As stated in the blog, thank God for SEMA

squirrel
December 6th, 2008, 11:09 AM
I'll thank Roy Richter, Ed Iskenderian, Willie Garner, Bob Hedman, John Bartlett, Phil Weiand, Jr., Al Segal, Dean Moon, and Vic Edelbrock, Jr. instead....

Go SEMA!

DanStokes
December 6th, 2008, 12:33 PM
If you go back and look at my old posts you'll see that I have been suggesting that we vigorously support SEMA from the beginning. The squeaky wheel gets the government grease, so we'd better squeak. Look at the NRA, AARP and others. You can't just squeak off in the woods somewhere, either - you have to do it in the ears of those who make decisions. Sure, SEMA has an axe to grind (their business depends on it), but so do we, and our interests coincide pretty much completely.

So support them with Emails and with $$. It costs to get the ear of our elected reps (as much as that sucks).

Dan

Remy-Z
December 6th, 2008, 01:46 PM
Just in time, too. For my speech class, I've decided to use this particular topic to infuriate a class that has a majority of anti-vehicle enthusiasts (as I've learned by their previous speeches and subsequent after-class conversations). I'm hoping to incite some kind of heated (violent?) reaction.

squirrel
December 6th, 2008, 01:50 PM
The main flaw with any junker program is that there's no way of knowing if the car they're paying for was going to be driven XXX more miles, or was going to be left sitting and eventually scrapped. Usually they only get cars that were headed to the junkyard anyways, and they pay a hefty premium for them.

jordanmorningstar
December 6th, 2008, 07:36 PM
Haven't the oil companies tried this before, as a means to "make up" for their pollution elsewhere? Even if it does work, there's no guarantee that the people aren't going to buy a foreign car.

Here in Canada, we have private charities that take care of the "crusher" programs-you call up the kidney or cancer charities, and they send a towtruck to get rid of the car. When it's scrapped or sold, a portion of the profits are paid out to the charities. Setting up something similar in the US could put an end to this-every time a corporate interest tries to do this, it will look like they're trying to take money away from the charities. Nothing like bad PR to keep the Wall Street gremlins away!

squirrel
December 6th, 2008, 07:38 PM
Here there are charities (mostly religious) that take donated cars and sell them, and you get a tax deduction.

std
December 6th, 2008, 07:48 PM
What about all the people that can only afford a $500 car. I would think that is the biggest amount of old cars on the road.

squirrel
December 6th, 2008, 07:50 PM
Those are the cars they want to crush, but since they still are driven, they don't get them.

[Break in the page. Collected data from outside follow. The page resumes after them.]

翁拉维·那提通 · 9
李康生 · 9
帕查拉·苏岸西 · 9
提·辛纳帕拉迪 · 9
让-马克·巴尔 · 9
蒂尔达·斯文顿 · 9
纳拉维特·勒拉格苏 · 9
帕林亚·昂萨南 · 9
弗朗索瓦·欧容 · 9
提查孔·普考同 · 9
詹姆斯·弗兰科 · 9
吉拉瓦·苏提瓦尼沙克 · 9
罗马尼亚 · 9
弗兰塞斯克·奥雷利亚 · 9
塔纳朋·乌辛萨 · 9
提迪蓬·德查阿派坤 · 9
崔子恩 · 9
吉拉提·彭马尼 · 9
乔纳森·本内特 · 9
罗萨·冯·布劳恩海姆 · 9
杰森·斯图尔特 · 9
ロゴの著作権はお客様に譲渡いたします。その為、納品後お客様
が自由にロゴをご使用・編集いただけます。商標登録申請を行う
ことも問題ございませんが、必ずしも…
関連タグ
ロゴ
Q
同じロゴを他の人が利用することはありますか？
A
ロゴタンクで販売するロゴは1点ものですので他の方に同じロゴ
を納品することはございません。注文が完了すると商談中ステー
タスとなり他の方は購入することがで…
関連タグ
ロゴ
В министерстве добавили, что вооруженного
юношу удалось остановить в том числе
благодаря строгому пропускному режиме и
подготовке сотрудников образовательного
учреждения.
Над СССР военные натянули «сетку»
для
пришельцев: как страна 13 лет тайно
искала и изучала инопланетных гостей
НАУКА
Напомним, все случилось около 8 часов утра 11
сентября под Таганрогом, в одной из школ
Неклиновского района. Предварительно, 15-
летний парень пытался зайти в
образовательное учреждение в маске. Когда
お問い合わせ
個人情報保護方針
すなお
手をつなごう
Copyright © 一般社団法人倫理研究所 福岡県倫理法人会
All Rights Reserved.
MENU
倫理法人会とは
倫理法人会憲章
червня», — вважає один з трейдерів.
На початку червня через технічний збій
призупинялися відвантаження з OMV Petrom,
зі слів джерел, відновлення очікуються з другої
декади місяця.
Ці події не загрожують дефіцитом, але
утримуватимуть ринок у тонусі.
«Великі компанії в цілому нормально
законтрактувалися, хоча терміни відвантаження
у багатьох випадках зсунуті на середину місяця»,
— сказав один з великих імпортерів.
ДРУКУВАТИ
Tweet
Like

The cars they get are the ones sitting around with a leaking head gasket or something, that won't get driven any more, but won't get scrapped unless there's a good offer (like a crushing program).

SuperBuickGuy
December 7th, 2008, 07:40 AM
So let me get this straight. My ever vigilent government wishes to give me $500 of my own money so that I can borrow $30,000 to buy a new car that the government will give me $500 of my money (again) when it croaks?
Wow, why didn't I think of going into more debt to save the good ole USA?

squirrel
December 7th, 2008, 07:41 AM
We can just print up some more money....

SuperBuickGuy
December 7th, 2008, 03:00 PM
We can just print up some more money....



Which, of course, is the punch line and the reason to buy imports... because at some point all they'll have is paper - and we'll have their finite resources.